AGF hatte über weite Strecken der ersten Halbzeit klar dominiert, nach dem Seitenwechsel war das Bild ein ganz anderes. 

Nicht mit einem Punkt zufrieden

„Wir waren gut. Punkt!“, so die Antwort von Tobias Sommer auf die Frage des „Nordschleswigers“, ob AGF jetzt schlecht oder Sønderjyske gut war. Der Sønderjyske-Kapitän wollte keine Rede davon hören, dass Sønderjyske nur gewonnen hätte, weil AGF abgebaut hätte.

„Wir sind derzeit nur schwer zu schlagen und es sagt einiges darüber aus, wie weit wir als Mannschaft gekommen sind, dass wir uns nach dem 2:2 beim Tabellenführer nicht mit einem Punkt zufrieden geben, sondern alle drei Punkte jagen, wenn das Spiel auf des Messers Schneide steht. Wir haben ein gutes Gefühl auf dem Platz, und es freut mich, dass wir den Mut haben“, so Tobias Sommer.

Nicht nur der Kapitän, sondern auch der Trainer freut sich über den guten Lauf von Sønderjyske, mit drei Siegen und zwei Unentschieden aus den letzten fünf Superliga-Spielen, obwohl es in der ersten Halbzeit nach der ersten Niederlage seit Ende September aussah.

Sønderjyske-Kapitän Tobias Sommer freut sich mit Mads Agger über den Sieg in Aarhus.

„Ich habe gerade im Onside-Studio gehört, dass wir in der ersten Halbzeit nur Statisten waren. Da bin ich anderer Meinung. Wir haben gut begonnen, aber nachgelassen und sind dafür bestraft worden. Wir haben zur zweiten Halbzeit an einigen Stellschrauben gedreht und sind in diesen Punkten nicht herausgefordert worden. Das zeugt von der Qualität der Spieler, aber auch davon, was wir im Stab den Spielern mitgeben“, sagt Thomas Nørgaard zum „Nordschleswiger“.

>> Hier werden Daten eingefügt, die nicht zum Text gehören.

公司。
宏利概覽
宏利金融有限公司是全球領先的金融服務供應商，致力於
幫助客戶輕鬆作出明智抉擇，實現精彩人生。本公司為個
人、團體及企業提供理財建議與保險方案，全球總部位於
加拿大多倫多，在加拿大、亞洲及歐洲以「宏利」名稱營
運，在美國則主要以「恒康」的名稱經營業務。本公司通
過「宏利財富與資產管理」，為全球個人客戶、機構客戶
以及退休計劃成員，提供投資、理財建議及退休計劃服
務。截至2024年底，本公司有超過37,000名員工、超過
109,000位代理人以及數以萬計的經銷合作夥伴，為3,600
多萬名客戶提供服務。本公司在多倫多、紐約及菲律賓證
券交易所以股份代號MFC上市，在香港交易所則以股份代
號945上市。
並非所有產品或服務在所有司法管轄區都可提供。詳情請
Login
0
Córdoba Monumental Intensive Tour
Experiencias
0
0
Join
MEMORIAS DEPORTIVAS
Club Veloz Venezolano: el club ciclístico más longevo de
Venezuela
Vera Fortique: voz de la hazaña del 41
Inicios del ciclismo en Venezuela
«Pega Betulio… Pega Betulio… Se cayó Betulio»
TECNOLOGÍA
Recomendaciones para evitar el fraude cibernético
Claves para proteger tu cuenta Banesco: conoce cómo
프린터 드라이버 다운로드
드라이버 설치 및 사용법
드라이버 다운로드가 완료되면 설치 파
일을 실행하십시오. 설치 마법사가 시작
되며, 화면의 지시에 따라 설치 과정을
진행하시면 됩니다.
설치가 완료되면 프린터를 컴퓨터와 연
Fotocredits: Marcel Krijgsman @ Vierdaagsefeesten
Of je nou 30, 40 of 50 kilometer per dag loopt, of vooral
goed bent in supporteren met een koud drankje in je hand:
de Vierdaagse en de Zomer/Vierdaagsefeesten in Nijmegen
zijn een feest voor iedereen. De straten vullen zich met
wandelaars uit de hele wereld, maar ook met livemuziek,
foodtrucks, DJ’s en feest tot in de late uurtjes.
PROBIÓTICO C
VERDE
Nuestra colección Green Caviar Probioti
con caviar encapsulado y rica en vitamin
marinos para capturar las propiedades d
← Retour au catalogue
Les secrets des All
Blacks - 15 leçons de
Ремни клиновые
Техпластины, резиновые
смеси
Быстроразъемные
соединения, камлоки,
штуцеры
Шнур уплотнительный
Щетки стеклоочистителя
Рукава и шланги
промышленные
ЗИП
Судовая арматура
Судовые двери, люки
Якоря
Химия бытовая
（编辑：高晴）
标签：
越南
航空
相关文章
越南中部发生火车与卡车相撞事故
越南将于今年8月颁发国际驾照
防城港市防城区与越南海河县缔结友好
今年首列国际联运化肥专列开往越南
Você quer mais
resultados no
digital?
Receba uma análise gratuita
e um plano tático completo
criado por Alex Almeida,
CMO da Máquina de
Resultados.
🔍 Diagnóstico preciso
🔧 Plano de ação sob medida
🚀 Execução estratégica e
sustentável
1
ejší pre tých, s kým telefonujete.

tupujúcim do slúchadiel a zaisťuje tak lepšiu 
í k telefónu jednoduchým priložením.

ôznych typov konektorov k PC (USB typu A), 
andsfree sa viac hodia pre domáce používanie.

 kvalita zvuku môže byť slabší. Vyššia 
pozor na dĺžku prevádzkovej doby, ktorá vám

Gegner mit schlechtem Tag gegen Sønderjyske

Nach dem Schlusspfiff wurde vielerorts mehr über den Leistungsabfall von AGF als über die Leistungssteigerung von Sønderjyske gesprochen.

„Für uns ist es ein wenig sekundär, ob der Gegner gut oder schlecht gespielt hat. Ich habe bemerkt, dass es häufiger der Fall ist, dass der Gegner einen schlechten Tag gehabt haben soll, wenn es gegen uns ging. Das nehmen wir gerne mit, solange wir unsere Leistung gebracht und Punkte gesammelt haben“, so der Sønderjyske-Trainer.

Der gute Lauf hat Sønderjyske erst einmal Tabellenplatz fünf eingebracht, doch es kann schnell wieder in die andere Richtung gehen.

Betretene Mienen beim entthronten Tabellenführer.

„Wir haben jetzt einen guten Abstand nach unten geschaffen und gehören zu einer Gruppe von vielen Mannschaften, in der alle die Arme ausstrecken und von der Top 6 träumen dürfen – und in dieser Gruppe bringen wir aktuell die besten Leistungen“, meint Thomas Nørgaard.

Seltener Sieg gegen Top-6-Team

Sønderjyske tat sich in jüngster Vergangenheit gegen die Top-6-Teams schwer.

„Die drei Punkte tun immer gut, bedeuten uns aber auch viel, wenn es gegen die Nummer eins oder andere Top-6-Teams ist. Wir haben in dieser Saison jetzt schon Nordsjælland, Brøndby und AGF geschlagen“, so Marcus Bundgaard zum „Nordschleswiger“, noch bevor der FC Nordsjælland mit der Niederlage gegen Brøndby aus den Top 6 rutschte.

Der Torwart freute sich darüber, wie sich die Mannschaft gegen die drohende Niederlage gestemmt hatte.

Marcus Bundgaard hielt bei der letzten Flanke den Ball und Magnus Jensen seinen Torwart fest.

„Es wäre einfach gewesen, bei einem Rückstand beim Tabellenführer das Handtuch in den Ring zu werfen, aber das spricht für die extreme spielerische und mentale Stärke, dass wir das noch drehen konnten. Wir sind eine wahnsinnig starke Gruppe, die zusammenhält“, meint Marcus Bundgaard, der bei beiden Gegentreffern eine bessere Figur hätte abgeben können, aber kurz vor dem Seitenwechsel mit einem spektakulären Reflex die Vorentscheidung verhinderte.

„Ich hatte das Gefühl, dass ich den Jungs noch etwas schuldete“, so der Torwart.